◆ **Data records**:
-------------------------
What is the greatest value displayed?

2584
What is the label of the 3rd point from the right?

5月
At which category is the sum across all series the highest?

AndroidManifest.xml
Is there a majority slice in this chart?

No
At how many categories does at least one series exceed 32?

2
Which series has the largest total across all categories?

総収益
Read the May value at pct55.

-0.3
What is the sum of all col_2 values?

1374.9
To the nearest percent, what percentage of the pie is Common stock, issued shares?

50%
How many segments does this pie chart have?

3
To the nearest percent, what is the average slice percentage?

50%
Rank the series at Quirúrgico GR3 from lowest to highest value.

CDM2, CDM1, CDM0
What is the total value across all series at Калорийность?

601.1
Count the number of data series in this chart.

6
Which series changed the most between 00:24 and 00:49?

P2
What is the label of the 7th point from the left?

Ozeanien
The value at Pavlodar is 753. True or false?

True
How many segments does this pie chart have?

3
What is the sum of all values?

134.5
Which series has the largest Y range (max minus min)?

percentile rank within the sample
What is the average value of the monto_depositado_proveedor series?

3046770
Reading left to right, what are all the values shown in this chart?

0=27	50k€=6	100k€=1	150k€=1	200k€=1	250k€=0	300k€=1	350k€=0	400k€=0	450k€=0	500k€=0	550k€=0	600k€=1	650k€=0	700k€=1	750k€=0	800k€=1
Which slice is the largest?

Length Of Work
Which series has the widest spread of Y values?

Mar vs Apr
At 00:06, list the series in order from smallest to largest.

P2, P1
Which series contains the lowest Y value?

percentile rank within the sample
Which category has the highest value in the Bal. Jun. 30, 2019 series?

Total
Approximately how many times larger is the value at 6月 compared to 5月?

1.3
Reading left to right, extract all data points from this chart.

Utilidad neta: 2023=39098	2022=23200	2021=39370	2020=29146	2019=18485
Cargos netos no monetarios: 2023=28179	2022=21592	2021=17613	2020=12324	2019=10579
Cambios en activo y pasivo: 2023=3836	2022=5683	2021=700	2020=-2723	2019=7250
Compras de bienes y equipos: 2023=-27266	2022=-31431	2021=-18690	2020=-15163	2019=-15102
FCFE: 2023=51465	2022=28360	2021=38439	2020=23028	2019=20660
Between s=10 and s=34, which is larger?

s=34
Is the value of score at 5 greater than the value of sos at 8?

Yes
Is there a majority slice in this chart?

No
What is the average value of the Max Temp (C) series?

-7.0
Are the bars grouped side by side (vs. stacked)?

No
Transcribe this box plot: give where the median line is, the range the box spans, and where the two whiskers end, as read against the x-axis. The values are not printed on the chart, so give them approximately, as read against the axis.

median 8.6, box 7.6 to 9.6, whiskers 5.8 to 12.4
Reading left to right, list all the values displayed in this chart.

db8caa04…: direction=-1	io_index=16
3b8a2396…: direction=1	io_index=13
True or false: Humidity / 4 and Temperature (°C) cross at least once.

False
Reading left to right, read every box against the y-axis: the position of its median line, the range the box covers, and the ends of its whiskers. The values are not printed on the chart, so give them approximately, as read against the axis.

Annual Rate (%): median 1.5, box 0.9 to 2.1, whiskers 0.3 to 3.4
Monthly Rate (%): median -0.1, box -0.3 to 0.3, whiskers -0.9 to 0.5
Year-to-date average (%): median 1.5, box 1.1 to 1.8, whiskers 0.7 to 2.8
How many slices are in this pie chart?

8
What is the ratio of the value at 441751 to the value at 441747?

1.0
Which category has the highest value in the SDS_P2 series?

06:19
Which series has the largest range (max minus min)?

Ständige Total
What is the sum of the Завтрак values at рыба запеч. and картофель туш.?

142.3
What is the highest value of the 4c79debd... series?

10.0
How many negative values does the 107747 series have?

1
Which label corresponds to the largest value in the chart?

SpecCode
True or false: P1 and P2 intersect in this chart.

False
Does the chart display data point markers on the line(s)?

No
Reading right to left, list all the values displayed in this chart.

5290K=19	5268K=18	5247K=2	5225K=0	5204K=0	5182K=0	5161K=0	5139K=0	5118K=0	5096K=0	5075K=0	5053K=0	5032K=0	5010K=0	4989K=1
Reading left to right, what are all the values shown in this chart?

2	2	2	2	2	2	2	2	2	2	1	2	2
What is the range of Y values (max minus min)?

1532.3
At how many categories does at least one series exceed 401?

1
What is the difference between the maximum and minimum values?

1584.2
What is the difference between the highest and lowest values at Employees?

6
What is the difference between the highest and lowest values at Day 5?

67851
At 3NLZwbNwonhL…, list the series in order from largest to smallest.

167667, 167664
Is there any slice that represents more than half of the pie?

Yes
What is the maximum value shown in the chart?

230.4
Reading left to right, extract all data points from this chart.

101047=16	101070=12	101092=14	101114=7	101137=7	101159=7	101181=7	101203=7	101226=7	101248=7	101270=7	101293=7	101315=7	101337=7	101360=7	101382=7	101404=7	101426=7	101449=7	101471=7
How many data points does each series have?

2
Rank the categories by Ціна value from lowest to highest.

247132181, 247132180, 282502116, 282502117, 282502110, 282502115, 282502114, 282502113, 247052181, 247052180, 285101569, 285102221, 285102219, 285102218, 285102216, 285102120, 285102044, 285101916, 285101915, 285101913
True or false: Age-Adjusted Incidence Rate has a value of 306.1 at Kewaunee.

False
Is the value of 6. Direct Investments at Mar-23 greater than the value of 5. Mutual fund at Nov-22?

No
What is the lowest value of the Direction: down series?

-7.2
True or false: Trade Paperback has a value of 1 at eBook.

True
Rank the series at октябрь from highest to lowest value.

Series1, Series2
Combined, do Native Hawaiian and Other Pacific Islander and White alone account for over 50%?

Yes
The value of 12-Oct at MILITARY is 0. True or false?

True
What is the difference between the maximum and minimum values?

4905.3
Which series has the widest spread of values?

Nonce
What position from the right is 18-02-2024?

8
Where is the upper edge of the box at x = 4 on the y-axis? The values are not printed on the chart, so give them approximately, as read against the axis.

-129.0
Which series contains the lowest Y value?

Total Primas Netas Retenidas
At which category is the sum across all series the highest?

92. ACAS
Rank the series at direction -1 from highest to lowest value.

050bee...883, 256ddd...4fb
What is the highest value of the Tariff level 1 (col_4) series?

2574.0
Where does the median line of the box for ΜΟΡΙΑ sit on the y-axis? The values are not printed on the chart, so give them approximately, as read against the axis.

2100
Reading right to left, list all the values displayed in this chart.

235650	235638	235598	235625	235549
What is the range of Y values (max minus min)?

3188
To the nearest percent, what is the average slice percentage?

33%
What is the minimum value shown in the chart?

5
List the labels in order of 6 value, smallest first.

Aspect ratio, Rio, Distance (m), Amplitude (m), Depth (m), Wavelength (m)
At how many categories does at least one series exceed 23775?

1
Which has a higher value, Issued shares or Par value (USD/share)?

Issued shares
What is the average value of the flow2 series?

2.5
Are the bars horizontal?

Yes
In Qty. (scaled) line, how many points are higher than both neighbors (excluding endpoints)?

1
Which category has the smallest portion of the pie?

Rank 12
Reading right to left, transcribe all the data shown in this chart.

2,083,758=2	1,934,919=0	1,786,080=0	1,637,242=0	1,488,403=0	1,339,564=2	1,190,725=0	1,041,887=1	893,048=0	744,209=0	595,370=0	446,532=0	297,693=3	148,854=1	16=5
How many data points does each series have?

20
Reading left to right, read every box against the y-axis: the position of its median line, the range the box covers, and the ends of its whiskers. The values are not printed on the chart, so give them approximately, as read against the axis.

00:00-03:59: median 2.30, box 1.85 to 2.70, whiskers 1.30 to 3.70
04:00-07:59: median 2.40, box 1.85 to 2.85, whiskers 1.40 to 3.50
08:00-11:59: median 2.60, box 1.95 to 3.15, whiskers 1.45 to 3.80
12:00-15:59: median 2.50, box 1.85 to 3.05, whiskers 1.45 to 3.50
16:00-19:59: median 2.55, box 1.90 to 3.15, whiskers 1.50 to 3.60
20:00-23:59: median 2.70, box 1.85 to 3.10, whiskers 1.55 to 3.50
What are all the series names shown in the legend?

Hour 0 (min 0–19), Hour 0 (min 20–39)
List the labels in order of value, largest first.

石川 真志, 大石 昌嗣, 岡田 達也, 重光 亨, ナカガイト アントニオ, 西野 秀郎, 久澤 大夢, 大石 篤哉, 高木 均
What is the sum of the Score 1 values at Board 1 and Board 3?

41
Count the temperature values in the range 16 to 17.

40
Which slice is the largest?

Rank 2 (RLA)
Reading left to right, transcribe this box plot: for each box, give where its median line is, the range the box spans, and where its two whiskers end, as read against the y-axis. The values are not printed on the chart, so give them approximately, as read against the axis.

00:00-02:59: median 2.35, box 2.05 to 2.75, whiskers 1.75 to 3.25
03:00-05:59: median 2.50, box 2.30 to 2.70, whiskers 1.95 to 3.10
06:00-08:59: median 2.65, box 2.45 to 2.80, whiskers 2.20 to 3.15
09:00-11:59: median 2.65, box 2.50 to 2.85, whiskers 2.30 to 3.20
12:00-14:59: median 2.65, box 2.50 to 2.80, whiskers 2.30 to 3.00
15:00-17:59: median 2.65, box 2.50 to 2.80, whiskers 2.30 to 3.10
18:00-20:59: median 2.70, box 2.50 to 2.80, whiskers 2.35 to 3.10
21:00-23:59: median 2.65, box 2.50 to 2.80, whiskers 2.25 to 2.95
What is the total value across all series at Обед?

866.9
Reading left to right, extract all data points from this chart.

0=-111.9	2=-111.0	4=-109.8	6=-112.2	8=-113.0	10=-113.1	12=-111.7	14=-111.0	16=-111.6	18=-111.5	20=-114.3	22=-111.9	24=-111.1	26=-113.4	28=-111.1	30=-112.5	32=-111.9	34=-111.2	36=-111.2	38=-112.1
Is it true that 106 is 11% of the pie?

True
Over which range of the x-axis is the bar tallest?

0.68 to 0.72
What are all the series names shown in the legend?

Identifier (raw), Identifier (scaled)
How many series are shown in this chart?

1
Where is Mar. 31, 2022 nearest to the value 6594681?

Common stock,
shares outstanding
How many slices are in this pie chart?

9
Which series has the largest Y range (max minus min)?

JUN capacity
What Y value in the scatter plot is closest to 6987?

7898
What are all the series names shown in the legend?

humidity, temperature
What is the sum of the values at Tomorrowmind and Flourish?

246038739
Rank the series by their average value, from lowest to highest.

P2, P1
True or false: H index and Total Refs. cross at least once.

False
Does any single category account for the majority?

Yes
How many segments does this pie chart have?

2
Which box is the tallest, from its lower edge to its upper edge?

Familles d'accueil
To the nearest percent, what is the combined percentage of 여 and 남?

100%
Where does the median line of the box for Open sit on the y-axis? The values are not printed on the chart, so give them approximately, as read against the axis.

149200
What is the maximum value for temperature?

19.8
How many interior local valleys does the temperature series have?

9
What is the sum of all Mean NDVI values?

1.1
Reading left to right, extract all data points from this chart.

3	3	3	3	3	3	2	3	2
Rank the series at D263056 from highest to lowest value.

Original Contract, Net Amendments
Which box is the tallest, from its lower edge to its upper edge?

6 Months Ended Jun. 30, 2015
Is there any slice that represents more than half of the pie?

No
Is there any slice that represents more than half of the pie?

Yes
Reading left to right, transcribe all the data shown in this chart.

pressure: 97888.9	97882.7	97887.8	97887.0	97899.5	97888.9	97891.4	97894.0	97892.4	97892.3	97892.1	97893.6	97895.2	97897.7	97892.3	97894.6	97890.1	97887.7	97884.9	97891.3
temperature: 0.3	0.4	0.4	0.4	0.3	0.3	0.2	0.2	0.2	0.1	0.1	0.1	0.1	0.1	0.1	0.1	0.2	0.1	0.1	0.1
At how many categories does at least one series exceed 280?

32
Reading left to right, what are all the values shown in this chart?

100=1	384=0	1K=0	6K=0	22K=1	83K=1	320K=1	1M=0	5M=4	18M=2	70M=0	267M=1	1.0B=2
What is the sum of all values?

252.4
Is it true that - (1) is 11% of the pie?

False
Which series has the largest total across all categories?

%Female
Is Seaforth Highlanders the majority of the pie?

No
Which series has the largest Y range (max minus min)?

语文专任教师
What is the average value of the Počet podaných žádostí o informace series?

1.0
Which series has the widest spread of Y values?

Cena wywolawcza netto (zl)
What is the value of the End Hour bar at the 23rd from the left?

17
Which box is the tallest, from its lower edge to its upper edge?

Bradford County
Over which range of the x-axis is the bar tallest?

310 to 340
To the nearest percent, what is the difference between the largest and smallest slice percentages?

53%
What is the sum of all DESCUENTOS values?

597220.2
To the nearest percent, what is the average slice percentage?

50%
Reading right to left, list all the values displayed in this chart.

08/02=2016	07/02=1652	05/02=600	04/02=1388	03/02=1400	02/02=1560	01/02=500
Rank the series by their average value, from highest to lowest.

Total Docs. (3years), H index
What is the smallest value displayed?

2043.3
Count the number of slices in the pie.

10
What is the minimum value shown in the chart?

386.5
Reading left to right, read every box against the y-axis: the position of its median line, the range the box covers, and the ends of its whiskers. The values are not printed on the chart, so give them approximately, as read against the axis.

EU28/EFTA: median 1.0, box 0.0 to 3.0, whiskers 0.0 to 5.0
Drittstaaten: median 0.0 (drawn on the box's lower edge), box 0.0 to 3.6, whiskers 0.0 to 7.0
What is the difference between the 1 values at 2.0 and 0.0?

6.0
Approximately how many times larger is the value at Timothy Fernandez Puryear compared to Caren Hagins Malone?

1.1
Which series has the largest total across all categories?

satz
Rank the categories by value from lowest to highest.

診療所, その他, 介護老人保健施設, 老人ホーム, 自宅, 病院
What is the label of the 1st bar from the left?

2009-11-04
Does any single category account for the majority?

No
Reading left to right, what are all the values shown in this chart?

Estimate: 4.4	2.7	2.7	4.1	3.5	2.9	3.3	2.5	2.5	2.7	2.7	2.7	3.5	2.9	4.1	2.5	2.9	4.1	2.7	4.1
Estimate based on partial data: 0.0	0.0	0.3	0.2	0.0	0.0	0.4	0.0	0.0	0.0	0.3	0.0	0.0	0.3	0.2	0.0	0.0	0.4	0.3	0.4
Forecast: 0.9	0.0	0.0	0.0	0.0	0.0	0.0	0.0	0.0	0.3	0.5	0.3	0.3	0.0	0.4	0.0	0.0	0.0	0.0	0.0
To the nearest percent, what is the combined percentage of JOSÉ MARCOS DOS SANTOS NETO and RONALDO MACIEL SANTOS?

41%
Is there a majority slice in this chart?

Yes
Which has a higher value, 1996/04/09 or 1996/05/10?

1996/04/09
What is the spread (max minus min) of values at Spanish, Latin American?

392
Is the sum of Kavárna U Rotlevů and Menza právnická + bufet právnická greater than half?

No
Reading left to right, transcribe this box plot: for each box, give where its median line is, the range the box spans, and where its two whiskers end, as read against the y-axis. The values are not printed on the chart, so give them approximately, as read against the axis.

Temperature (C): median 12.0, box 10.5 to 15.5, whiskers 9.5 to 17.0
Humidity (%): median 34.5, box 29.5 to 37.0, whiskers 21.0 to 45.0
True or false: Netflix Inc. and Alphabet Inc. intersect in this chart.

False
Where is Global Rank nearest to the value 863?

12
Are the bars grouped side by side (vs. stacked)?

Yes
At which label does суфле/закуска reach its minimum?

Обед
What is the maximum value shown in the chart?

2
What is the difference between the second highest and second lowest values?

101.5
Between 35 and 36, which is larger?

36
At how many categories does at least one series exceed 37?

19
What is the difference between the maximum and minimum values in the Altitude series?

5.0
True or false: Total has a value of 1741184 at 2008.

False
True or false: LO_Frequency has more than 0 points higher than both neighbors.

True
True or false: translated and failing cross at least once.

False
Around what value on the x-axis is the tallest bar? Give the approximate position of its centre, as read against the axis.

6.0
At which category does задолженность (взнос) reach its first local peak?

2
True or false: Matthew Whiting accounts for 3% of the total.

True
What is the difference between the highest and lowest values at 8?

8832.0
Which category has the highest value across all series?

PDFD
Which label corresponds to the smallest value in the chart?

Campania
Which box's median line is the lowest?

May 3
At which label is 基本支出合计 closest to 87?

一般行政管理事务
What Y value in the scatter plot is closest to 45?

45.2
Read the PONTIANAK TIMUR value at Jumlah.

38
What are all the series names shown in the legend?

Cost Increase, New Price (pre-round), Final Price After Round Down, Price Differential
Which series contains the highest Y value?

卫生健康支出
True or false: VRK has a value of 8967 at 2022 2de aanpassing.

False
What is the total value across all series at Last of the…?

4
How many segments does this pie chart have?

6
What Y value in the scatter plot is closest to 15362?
-------------------------
◆ **Task requirements**:
Pick out every line in the data above that contains the word "closest", and copy each one.

◆ **Output**:
What Y value in the scatter plot is closest to 6987?
At which label is 基本支出合计 closest to 87?
What Y value in the scatter plot is closest to 45?
What Y value in the scatter plot is closest to 15362?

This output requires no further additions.